I freeze. Is this some buried instinct, to freeze in the face of a predator? I always hear of fight or flight, but I never hear about when your body just locks up and refuses to do anything. When I was a kid, we had an outdoor cat. He would bring home mice and play with them on the concrete porch. He would drop them, nearly unscathed, between his paws and they would just sit there, twitching their whiskers and waiting for the end. Maybe they were simply saving their energy for the best moment to bolt, but it didn’t look like that. It looked like they were perfectly calm.
I wonder if I’m looking calm as I stare at the bear. I doubt it.
“Keep moving, donut shop guy. I’m not trying to chat with you.”
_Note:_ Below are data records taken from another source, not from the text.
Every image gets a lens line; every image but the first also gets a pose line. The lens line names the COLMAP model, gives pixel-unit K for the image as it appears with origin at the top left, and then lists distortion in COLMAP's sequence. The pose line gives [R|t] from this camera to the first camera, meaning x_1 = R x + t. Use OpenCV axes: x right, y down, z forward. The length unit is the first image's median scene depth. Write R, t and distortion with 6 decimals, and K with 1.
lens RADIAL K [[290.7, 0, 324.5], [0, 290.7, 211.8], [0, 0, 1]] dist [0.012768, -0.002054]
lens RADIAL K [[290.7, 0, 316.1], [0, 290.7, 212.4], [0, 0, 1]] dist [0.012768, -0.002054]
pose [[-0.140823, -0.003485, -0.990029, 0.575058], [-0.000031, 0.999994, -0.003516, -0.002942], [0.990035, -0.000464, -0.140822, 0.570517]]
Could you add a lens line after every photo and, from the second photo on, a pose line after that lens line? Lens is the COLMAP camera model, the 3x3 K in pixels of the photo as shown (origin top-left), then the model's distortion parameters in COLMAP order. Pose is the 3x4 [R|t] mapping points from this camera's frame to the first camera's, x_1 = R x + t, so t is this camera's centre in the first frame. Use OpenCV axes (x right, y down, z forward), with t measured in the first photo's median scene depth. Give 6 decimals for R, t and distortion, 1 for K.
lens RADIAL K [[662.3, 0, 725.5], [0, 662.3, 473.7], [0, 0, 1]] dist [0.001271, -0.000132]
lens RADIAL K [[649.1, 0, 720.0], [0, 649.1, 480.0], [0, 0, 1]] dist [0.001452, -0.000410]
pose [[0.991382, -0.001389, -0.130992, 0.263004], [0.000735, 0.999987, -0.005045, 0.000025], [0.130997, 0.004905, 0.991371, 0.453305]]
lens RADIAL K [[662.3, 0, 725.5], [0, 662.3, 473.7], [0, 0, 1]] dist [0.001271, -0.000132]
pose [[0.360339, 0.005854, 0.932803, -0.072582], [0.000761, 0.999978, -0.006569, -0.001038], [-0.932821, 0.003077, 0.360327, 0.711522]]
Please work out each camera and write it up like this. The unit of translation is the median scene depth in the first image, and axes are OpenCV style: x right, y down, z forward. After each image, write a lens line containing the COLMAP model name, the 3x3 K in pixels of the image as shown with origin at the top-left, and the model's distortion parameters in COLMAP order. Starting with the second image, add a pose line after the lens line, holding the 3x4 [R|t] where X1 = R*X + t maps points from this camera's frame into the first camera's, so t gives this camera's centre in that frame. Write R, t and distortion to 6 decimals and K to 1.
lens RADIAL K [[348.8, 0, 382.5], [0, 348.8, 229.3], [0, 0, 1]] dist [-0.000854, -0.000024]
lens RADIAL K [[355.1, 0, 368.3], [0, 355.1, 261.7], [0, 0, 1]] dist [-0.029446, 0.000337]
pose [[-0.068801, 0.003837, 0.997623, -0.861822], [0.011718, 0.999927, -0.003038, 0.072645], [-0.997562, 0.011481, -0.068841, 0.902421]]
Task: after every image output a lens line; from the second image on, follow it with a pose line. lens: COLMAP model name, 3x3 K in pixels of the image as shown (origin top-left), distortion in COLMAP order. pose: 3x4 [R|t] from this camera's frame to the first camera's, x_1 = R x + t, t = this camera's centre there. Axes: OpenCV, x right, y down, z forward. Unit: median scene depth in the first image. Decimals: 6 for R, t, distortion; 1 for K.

I would if I could. My feet are frozen. Besides, there are rules to an interaction like this. Sure, I wouldn’t walk down the street, lock eyes with someone, and then stare them down. Especially if the person looked like they might be rougher than me. But, if I happened to make eye contact with someone I would maintain it until we reached some kind of detente. To look away too quickly means I’m weak. If I’m weak, then I’m a target. I don’t want to be hostile, but I also don’t want to be weak.
Of course, in this situation, I am weak, and I should just move on. If my legs would get the message, I certainly would.